Вэлери испытывает облегчение, что он жалуется на жажду, а не на боль, и быстро приносит коробочку с соком из холодильника в углу палаты. Держа пластиковый контейнер, Вэлери наклоняет соломинку к губам сына.

— Я сам могу, — хмурится Чарли, и Вэлери вспоминает, как накануне доктор Руссо советовал не препятствовать мальчику делать что-то самому, даже если ему и трудно.

Вэлери выпускает коробочку и смотрит, как он неуклюже сжимает ее левой рукой, при этом лицо Чарли делается мрачным. Правая его рука остается неподвижной, они заключена в жесткую повязку с лекарствами, и под нее подложена подушка.

Вэлери чувствует, что мешает, но не в силах остановиться.

— Дать тебе что-нибудь еще? — спрашивает она с нарастающей в груди тревогой. — Ты не голоден?

— Нет, — отвечает Чарли. — Но у меня очень зудит рука.

— Через минуту мы сменим повязку, — говорит Вэлери. — И смажем руку лосьоном. Это поможет.

— Но почему она так зудит?

Вэлери терпеливо объясняет то, что ему и так уже несколько раз говорили, — железы, вырабатывающие жир, который смазывает кожу, повреждены.

Чарли смотрит на свою ладонь, снова хмурится.

— Она выглядит ужасно, мама.

— Я знаю, милый, — говорит Вэлери. — Но ее состояние постоянно улучшается. Просто коже нужно время, чтобы поджить.

Она размышляет, сказать или нет Чарли о следующей пересадке кожи — первой на лице, — которая назначена на утро понедельника, когда мальчик задает вопрос, разрывающий ей сердце.

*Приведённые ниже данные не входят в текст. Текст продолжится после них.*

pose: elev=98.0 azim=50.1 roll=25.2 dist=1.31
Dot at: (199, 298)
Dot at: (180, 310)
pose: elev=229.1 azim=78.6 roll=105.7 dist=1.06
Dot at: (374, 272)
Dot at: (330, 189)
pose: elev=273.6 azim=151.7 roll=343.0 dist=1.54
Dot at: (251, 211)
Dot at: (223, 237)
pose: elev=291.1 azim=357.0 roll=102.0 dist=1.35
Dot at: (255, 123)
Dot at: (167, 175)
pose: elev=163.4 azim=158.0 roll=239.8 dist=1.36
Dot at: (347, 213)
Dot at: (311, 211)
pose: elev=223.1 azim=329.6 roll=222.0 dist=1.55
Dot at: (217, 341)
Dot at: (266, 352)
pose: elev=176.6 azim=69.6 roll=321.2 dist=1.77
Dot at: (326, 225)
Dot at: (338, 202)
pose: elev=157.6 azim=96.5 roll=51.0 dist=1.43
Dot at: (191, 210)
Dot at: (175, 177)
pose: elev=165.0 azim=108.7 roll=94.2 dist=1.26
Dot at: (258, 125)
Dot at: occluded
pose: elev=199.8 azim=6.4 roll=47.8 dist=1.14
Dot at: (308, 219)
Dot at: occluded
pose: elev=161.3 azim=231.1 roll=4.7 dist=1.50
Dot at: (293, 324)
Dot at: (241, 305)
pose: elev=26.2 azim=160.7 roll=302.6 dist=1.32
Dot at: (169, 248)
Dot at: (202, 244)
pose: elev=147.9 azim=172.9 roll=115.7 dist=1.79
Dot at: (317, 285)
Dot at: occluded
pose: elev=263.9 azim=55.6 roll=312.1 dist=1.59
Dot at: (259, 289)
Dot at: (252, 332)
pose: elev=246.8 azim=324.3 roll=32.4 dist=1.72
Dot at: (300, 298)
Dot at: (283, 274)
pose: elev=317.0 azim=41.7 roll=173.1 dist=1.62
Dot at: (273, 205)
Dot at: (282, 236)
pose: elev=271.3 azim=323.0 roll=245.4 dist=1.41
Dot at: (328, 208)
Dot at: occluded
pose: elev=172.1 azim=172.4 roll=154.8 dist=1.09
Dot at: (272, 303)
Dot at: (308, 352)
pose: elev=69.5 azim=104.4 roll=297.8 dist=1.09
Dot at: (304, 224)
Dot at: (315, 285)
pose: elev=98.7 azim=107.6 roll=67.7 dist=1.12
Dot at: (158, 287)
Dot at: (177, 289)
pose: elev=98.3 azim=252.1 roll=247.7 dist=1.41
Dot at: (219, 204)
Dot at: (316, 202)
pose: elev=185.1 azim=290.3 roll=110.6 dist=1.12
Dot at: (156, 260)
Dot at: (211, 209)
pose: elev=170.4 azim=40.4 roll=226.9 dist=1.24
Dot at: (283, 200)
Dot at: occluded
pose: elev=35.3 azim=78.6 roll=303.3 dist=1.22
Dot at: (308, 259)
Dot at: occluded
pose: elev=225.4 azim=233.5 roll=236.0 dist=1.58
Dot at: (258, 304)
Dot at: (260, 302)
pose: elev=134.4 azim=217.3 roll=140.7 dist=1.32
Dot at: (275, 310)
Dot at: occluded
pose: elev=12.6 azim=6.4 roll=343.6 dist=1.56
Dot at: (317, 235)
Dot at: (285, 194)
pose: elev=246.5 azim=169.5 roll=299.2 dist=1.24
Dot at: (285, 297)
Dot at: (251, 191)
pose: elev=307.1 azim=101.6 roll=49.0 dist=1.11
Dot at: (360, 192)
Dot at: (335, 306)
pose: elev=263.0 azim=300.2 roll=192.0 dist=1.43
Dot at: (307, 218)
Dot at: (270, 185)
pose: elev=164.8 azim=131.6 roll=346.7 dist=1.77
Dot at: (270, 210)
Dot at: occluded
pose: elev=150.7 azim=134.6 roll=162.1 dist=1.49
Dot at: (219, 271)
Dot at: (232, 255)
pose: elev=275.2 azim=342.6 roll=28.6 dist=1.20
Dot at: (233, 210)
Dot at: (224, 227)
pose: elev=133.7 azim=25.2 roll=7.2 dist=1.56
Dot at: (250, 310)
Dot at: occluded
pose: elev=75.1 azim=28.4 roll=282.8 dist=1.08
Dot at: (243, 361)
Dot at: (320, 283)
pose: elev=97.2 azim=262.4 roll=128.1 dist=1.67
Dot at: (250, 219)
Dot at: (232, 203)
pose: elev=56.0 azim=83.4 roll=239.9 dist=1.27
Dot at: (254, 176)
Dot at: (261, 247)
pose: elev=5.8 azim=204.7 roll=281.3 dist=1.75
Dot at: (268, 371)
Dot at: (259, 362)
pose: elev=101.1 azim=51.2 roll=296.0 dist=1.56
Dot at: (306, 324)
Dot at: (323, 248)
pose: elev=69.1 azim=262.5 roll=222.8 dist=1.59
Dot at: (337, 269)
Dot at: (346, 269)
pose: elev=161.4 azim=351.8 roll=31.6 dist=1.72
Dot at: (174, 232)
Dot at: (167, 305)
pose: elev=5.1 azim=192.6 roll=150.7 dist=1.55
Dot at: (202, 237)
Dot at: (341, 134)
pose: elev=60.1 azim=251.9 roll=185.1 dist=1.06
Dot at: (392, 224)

— Это я виноват, мама? — шепчет он.

Вэлери судорожно роется в памяти, припоминая специализированные статьи о психологии пострадавших от ожогов, равно как и предостережения психиатров Чарли: «Будет страх, недоумение, даже чувство вины». Она отбрасывает все слова и советы, понимая, что ей не нужно ничего, кроме ее материнского инстинкта.

— О, милый. Конечно, ты не виноват. Никто не виноват, — добавляет она, думая о Роми и Дэниеле и о том, в какой степени она на самом деле винит их в случившемся, надеясь никогда не обнаружить этого чувства перед Чарли. — Это просто несчастный случай.


— Но почему? — спрашивает он, глядя на нее широко раскрытыми, немигающими глазами. — Почему со мной должен был произойти несчастный случай?

— Не знаю, — отвечает Вэлери, разглядывая каждую линию его совершенного лица в форме сердечка: широкий лоб, круглые щеки и маленький заостренный подбородок. В душе Вэлери нарастает печаль, но она ничем ее не выдает. — Иногда плохие вещи просто случаются... даже с самыми лучшими людьми.

Осознавая, что такой подход удовлетворяет его не больше, чем ее, Вэлери откашливается и говорит:

— Но знаешь что?

Вэлери понимает: голос ее звучит фальшиво-бодро — таким голосом она, например, обещает мороженое за хорошее поведение. Как бы она хотела что-нибудь сейчас ему предложить — что угодно, в качестве компенсации за его страдания.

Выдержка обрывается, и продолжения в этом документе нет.